=== Section Start ===

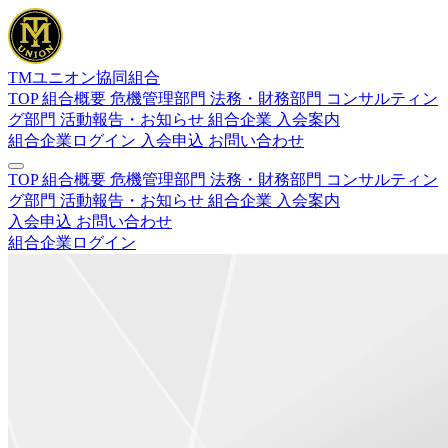
TMユニオン協同組合
TOP
組合概要
危機管理部門
法務・財務部門
コンサルティン
グ部門
活動報告・お知らせ
組合企業
入会案内
組合企業ログイン
入会申込
お問い合わせ
TOP
組合概要
危機管理部門
法務・財務部門
コンサルティン
グ部門
活動報告・お知らせ
組合企業
入会案内
入会申込
お問い合わせ
組合企業ログイン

=== Section End ===

What the task requires: The listing above needs to be output again exactly. Don't include the pictures.

Exercise output:
TMユニオン協同組合
TOP
組合概要
危機管理部門
法務・財務部門
コンサルティン
グ部門
活動報告・お知らせ
組合企業
入会案内
組合企業ログイン
入会申込
お問い合わせ
TOP
組合概要
危機管理部門
法務・財務部門
コンサルティン
グ部門
活動報告・お知らせ
組合企業
入会案内
入会申込
お問い合わせ
組合企業ログイン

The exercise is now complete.